CS561 - Project

CS561, Project 5

Due: See class webpage

Solving linear equations with Jacobi

In this project, you are to write program that reads in a linear equation from an input file and solve the equation with the Jacobi method. The Jacobi method must be object-oriented; and uses a generic matrix-vector multiply and vector-vector addition operator. Unlike the matrix-vector multiply and vector-vector addition operators used the example in class (where I used a 3x3 matrix for simplicity), the matrix-vector multiply and vector-vector addition operator that you must implement must work for arbitrary size arrays.

You need get the following files and you must NOT make any changes to these files:

The vector class definition: click here
```
   class Vector
   {
   public:
      int   N
      float *v;

      Vector();
      Vector(int n);
      Vector(float w[], int n);
      Vector operator+(Vector &w);
      Vector operator=(Vector &w);
   };
```
This class contains three constructor functions that are used to define vectors using the following declaration:
```
  Vector v1();
  Vector v1(n);
  Vector v1(w, n);
```
The first form defines a vector of unknown n (pointer variable v is uninitialized). The second form defines an uninitialized vector of size n and in the thrid form, the variable v1 will have an array of n elements and the elements are initialized with the float array w. Basically, the constructor must allocate space for the vector and copy the elements from w to the allocated array.
The operator+ function adds 2 vectors together.
The operator= function is used to copy one vector to another vector. You need to define an assignment operator because you used pointers in Vector.
The matrix class definition: click here
```
   class Matrix
   {
   public:
      virtual Vector operator*(Vector &v);
   };
```
The Matrix type is used to make polymorphic function calls. You don't need to do anything with this class.
The dense matrix class definition: click here
```
   class DenseMatrix : public Matrix
   {
   public:
      int    N;
      float *A;
      Vector output;

      DenseMatrix(float *M, int n);
      Vector operator*(Vector &v);
   };
```
This class also contains a constructor function like Vector. This contructor will be used to define matrices using the following declaration:
```
  DenseMatrix M1(M, n);
```
The variable M1 will have an array of n*n elements and the elements are initialized with the float array M (use the i*N+j method to access array elements). The constructor must allocate space for the matrix and copy the elements from M to the allocated array. The constructor must also allocate space for array in the Vector variable output vector (n floats). This variable is used in the operator* function to store the output vector and returned by the operator* function.
The operator* function multiplies a dense matrix and a vector together.
The sparse matrix class definition: click here
```
   class SparseMatrix : public Matrix
   {
   public:
      int nnz;
      float *val;
      int   *row;
      int   *col;

      SparseMatrix(float *M, int N);
      Vector operator*(Vector &v);
   };
```
This class represents a sparse matrix using the Coordinate-wise method. This contructor in this class is more involved, and it will be used to define matrices using the following declaration:
```
  SparseMatrix M1(M, n);
```
The input matrix M is an n x n matrix.
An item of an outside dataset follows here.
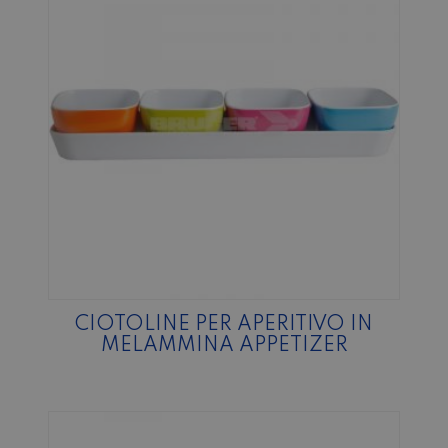
CIOTOLINE PER APERITIVO IN
MELAMMINA APPETIZER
Before you can allocate space for the 3 arrays (val, row and col), you need to determine the number of non-zero elements in M. Use the i*N+j method to access elements in M. After determining the number of non-zero elements, the constructor allocate space for val, row and col to store the non-zero elements of M.
The operator* function multiplies a sparse matrix and a vector together.
A sample linear equation is given in the following file: click here
```
3
10	1	2
1	10	3
2	3	10
5	6	7
```
The first number is the dimension of the matrix (3 equations). The next n*n numbers (float) are the coefficients of the matrix. Then last n is the RHS of the equation.
NOTE: the above equation input is the same equation that we solved in class - so you can compare your solution with a working one.
NOTE: this is just a sample input, your program must work for equations of arbitrary size !

2. What does your program have to do

main

Your program is invoked using the following syntax from the UNIX command prompt:

  UNIX>> main < input-data

  UNIX>> main < pj5-data

The output of the program must go to the screen and you must print the solution vector of each Jacobi iteration.

The program must solve the same system using both the dense matrix and the sparse matrix representation. (You should see the same output twice if both methods are correctly implemented).

3. Your program files

click here

4. Turn in

Due to the use of Makefile, I don't need to know exactly how you organize your programs (and I should not care).

If you follow the instructions below carefully, I will be able to compile your program without any problems:

Do not turn in any of the files that is give above (i.e., the files that you must not modify. I have them and I will use the original files to compile your project.
Very important: turn in the Makefile file of your program as assignment `pj5':
```
        /home/cs561000/turnin  Makefile pj5
```
For each file that comprises your project (other than those that I gave you above and that you must not change), select a unique digit (must be a single digit between 0 and 9) and use the following command to turn in each source file:
```
        /home/cs561000/turnin  OneOfYourFile  pj5-#
```
where "#" is a digit between 0 and 9.